Wat te doen:
Herhaal uit de uitspraak over de omzetbelasting woord voor woord het stuk van "Procedurenummer: AWB 08/198-201" tot en met "Belastingdienst/[te P], verweerder.".

Gekozen tekst:
===============

Home

Rechtbank 's-Gravenhage, 17-06-2009, ECLI:NL:RBSGR:2009:11177 BJ1621, AWB 08/198-201 OB

Rechtbank 's-Gravenhage, 17-06-2009, ECLI:NL:RBSGR:2009:11177 BJ1621, AWB 08/198-201 OB

Gegevens

Instantie
Rechtbank 's-Gravenhage
Datum uitspraak
17 juni 2009
Datum publicatie
6 juli 2009
ECLI
ECLI:NL:RBSGR:2009:BJ1621
Zaaknummer
AWB 08/198-201 OB

Inhoudsindicatie

Omzetbelasting. Door leden van sportteam aan stichting betaalde bijdragen belast, omdat een rechtstreeks verband bestaat tussen de bijdragen en terbeschikkingstelling aan de teamleden van kleding, voedsel en materialen. Beroep gegrond.

Uitspraak

RECHTBANK 'S-GRAVENHAGE

Sector bestuursrecht

Afdeling 4, enkelvoudige kamer

Procedurenummer: AWB 08/198-201 OB

Uitspraakdatum: 17 juni 2009

Proces-verbaal van de mondelinge uitspraak ingevolge artikel 8:67 van de Algemene wet bestuursrecht (Awb)

in de gedingen tussen

Stichting [X], kantoor houdend te [Z], eiseres,

en

de inspecteur van de Belastingdienst/[te P], verweerder.

De bestreden uitspraken op bezwaar

De uitspraken van verweerder van 1 december 2007 op de bezwaren van eiseres tegen de aan eiseres over de tijdvakken 1 maart tot en met 31 december 2001, 1 januari tot en met 31 december 2002, 1 januari tot en met 31 december 2003 en 1 januari tot en met 31 december 2004 opgelegde naheffingsaanslagen omzetbelasting (aanslagnummers [nummer 1], [nummer 2], [nummer 3] en [nummer 4]).

I ZITTING

Het onderzoek ter zitting heeft plaatsgevonden op 3 juni 2009. Namens eiseres zijn daar verschenen [A] en [B]. Namens verweerder zijn verschenen [C] en mr. [D].

II BESLISSING

De rechtbank:

- verklaart de beroepen gegrond;

- vernietigt de uitspraken op bezwaar;

- vermindert de naheffingsaanslagen tot respectievelijk € 1.970 (2001), € 655 (2002), € 736 (2003) en € 2.334 (2004), en bepaalt dat deze uitspraak in zoverre in de plaats treedt van de vernietigde uitspraken op bezwaar; en

- gelast dat de Staat der Nederlanden het door eiseres betaalde griffierecht van € 285 aan haar vergoedt.

===============

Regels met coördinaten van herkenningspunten

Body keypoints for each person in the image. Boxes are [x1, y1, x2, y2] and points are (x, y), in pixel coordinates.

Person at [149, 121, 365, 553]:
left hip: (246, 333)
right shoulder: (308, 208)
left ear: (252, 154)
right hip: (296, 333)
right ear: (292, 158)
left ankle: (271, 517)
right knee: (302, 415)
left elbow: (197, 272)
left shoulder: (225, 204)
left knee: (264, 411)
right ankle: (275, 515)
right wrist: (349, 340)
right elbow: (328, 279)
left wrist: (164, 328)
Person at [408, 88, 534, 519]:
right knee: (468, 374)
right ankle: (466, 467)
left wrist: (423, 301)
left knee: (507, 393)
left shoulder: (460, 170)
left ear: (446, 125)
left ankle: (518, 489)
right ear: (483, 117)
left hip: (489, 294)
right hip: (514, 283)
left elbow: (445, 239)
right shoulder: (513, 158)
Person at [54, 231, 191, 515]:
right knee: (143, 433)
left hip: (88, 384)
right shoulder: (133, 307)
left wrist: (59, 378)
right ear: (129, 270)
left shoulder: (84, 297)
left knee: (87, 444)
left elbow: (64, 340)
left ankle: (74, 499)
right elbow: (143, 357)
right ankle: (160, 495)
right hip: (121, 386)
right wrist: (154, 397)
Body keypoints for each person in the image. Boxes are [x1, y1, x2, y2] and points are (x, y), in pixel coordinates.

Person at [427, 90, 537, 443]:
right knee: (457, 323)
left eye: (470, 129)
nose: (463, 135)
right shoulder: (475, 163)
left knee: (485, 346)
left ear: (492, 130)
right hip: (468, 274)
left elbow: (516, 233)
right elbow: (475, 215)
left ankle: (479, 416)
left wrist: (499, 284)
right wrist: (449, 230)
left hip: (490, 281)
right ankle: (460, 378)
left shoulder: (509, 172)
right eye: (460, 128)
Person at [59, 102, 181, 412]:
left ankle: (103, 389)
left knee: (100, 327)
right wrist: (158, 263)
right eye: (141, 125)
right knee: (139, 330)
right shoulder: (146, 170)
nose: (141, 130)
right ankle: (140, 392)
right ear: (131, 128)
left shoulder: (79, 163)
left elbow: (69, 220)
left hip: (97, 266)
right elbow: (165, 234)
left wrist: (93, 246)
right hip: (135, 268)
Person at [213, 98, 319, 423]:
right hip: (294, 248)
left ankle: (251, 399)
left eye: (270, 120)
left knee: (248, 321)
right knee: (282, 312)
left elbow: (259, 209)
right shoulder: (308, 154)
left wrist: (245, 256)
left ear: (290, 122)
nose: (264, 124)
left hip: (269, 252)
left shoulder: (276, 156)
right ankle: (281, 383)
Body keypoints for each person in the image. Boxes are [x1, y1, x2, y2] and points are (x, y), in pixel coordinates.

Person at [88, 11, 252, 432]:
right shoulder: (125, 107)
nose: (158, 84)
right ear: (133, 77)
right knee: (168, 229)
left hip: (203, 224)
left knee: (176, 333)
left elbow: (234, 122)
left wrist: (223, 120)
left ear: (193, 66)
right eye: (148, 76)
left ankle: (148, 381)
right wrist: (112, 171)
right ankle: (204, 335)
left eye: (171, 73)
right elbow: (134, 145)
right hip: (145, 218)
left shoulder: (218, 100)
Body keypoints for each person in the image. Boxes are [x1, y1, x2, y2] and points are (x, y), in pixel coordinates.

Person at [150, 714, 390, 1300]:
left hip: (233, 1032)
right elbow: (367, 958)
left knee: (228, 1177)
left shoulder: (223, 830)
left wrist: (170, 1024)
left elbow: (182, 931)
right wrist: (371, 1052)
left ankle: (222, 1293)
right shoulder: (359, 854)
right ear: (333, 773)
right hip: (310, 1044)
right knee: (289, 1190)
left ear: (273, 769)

===============

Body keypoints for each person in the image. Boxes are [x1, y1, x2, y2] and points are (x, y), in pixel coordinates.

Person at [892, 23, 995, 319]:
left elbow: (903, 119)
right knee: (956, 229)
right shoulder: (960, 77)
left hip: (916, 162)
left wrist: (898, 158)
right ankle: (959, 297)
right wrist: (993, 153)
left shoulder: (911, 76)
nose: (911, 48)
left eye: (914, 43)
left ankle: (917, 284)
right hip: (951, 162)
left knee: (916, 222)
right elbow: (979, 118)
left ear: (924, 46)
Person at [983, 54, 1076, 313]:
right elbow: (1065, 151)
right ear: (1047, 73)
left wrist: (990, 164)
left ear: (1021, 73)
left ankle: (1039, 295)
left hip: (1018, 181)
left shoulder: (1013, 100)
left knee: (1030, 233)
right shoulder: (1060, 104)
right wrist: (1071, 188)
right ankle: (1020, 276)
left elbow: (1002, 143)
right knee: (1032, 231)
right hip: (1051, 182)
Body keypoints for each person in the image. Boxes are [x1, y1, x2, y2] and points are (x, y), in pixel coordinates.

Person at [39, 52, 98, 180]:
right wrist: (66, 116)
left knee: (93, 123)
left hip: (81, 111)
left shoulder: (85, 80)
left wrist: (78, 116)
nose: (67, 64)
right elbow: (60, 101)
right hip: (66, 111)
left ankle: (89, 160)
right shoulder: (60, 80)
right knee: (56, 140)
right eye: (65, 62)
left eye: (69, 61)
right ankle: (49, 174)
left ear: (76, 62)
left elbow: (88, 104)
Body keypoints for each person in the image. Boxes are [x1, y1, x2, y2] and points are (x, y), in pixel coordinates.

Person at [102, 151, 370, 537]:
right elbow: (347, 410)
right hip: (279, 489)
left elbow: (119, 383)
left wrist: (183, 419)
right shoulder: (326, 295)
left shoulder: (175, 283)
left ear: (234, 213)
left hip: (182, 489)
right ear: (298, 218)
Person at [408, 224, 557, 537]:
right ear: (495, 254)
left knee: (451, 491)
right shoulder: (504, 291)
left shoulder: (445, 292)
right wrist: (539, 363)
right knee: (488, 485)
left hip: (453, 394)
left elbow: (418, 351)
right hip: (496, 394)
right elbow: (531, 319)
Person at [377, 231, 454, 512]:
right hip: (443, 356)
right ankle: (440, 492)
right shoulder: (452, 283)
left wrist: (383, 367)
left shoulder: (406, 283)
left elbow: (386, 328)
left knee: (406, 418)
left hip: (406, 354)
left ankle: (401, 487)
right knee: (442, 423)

===============

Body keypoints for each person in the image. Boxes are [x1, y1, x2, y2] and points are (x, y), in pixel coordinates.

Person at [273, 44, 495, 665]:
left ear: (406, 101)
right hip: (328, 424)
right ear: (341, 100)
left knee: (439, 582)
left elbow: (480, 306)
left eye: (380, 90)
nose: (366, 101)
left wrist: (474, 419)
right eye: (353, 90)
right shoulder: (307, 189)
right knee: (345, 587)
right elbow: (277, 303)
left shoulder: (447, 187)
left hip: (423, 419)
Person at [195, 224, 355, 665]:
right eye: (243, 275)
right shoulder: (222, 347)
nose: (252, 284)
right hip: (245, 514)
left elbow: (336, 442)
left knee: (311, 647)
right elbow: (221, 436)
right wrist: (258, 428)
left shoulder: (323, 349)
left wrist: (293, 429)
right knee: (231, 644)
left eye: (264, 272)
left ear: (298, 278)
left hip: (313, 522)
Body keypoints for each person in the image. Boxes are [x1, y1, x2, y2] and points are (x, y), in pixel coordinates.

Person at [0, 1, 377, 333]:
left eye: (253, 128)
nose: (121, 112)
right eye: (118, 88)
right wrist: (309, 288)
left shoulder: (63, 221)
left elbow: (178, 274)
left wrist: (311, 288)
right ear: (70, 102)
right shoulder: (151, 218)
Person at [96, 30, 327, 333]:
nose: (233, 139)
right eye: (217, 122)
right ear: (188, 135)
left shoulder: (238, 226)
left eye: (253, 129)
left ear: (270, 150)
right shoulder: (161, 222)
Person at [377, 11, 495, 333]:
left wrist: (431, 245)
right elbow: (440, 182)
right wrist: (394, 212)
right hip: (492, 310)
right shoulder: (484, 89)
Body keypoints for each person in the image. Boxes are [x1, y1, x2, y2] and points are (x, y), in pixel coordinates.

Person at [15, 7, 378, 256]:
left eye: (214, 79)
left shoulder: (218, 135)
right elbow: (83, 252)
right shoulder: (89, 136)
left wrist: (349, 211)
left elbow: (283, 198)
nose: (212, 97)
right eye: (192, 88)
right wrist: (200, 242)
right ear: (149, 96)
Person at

===============

Oplossing van opgave:
Procedurenummer: AWB 08/198-201 OB

Uitspraakdatum: 17 juni 2009

Proces-verbaal van de mondelinge uitspraak ingevolge artikel 8:67 van de Algemene wet bestuursrecht (Awb)

in de gedingen tussen

Stichting [X], kantoor houdend te [Z], eiseres,

en

de inspecteur van de Belastingdienst/[te P], verweerder.